--- SUPPLIED RECORDS ---

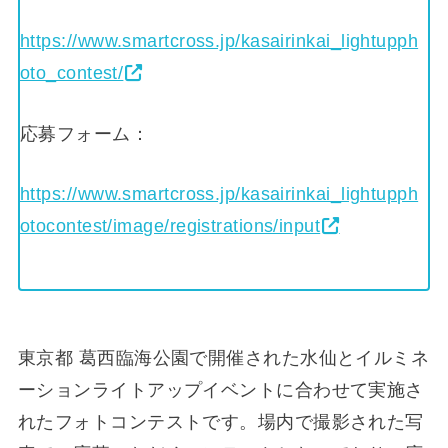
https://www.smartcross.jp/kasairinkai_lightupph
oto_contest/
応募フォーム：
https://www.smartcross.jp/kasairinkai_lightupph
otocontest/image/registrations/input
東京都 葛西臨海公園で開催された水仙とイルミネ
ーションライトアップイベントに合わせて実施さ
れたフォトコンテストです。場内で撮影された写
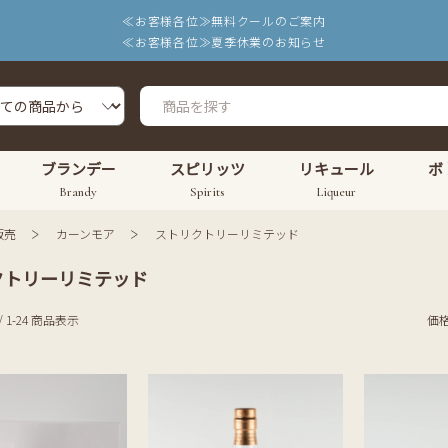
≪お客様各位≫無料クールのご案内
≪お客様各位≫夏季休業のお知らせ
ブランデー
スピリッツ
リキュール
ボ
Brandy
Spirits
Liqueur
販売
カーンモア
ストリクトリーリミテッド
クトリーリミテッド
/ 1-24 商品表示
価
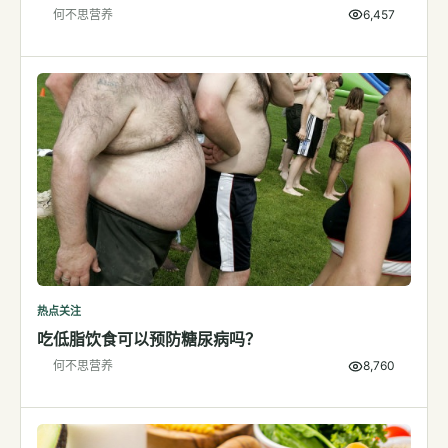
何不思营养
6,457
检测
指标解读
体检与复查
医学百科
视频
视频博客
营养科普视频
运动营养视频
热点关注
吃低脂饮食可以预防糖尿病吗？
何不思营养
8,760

---
--- SUPPLIED RECORDS ---

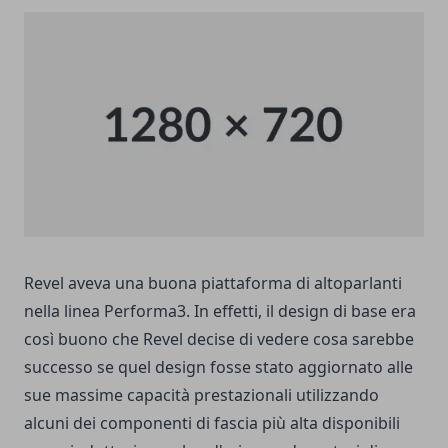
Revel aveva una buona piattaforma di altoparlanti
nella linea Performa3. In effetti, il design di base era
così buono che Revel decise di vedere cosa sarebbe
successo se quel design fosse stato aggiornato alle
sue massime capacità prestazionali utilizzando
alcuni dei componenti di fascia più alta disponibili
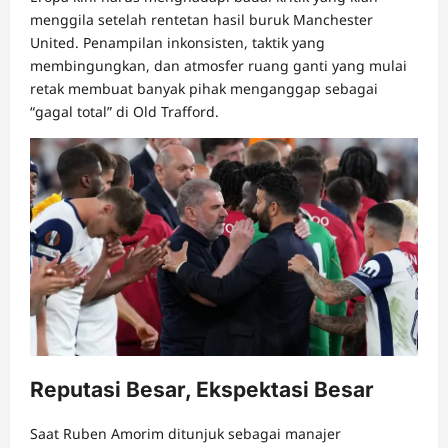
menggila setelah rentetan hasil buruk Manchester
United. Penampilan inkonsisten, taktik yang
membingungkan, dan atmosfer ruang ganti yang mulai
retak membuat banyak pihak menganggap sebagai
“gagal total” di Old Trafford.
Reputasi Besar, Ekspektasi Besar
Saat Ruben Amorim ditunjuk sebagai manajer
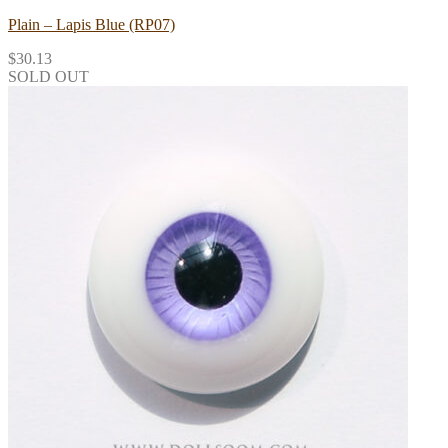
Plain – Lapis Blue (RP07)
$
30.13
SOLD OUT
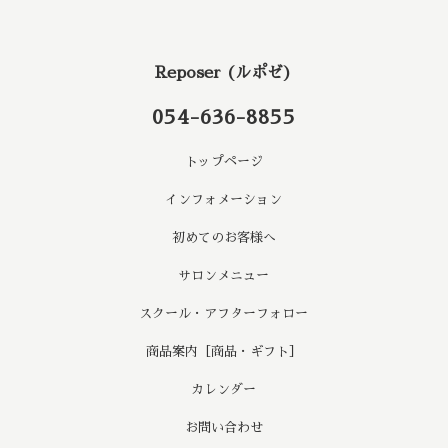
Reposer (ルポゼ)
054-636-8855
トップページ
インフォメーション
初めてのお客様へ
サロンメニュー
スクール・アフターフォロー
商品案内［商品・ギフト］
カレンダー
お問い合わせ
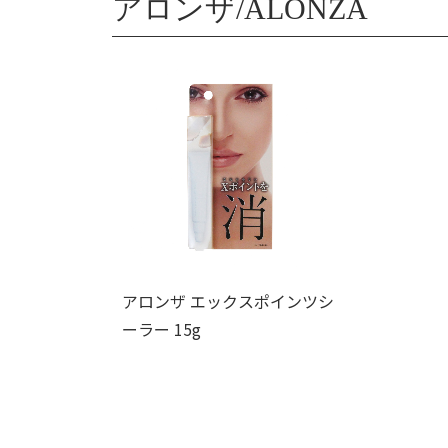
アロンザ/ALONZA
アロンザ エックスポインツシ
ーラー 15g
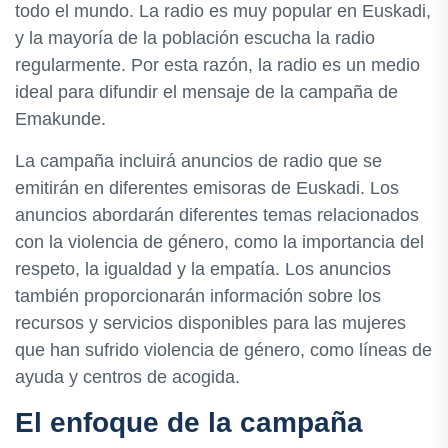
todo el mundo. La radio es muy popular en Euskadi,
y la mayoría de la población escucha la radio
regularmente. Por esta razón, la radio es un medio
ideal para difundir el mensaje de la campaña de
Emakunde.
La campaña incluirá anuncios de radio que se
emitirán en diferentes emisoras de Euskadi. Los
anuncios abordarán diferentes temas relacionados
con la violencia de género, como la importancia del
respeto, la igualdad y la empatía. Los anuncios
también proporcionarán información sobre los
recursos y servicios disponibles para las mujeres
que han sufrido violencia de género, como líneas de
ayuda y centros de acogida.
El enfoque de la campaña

---

• **ABOUT THIS EXERCISE**
Repeat the lines of the records, starting at the line that contains "Plain – Lapis Blue (RP07)" and stopping after the line that contains "El enfoque de la campaña", and leave the pictures out.

• **ANSWER TO THE EXERCISE**
Plain – Lapis Blue (RP07)
$
30.13
SOLD OUT
Reposer (ルポゼ)
054-636-8855
トップページ
インフォメーション
初めてのお客様へ
サロンメニュー
スクール・アフターフォロー
商品案内［商品・ギフト］
カレンダー
お問い合わせ
アロンザ/ALONZA
アロンザ エックスポインツシ
ーラー 15g
todo el mundo. La radio es muy popular en Euskadi,
y la mayoría de la población escucha la radio
regularmente. Por esta razón, la radio es un medio
ideal para difundir el mensaje de la campaña de
Emakunde.
La campaña incluirá anuncios de radio que se
emitirán en diferentes emisoras de Euskadi. Los
anuncios abordarán diferentes temas relacionados
con la violencia de género, como la importancia del
respeto, la igualdad y la empatía. Los anuncios
también proporcionarán información sobre los
recursos y servicios disponibles para las mujeres
que han sufrido violencia de género, como líneas de
ayuda y centros de acogida.
El enfoque de la campaña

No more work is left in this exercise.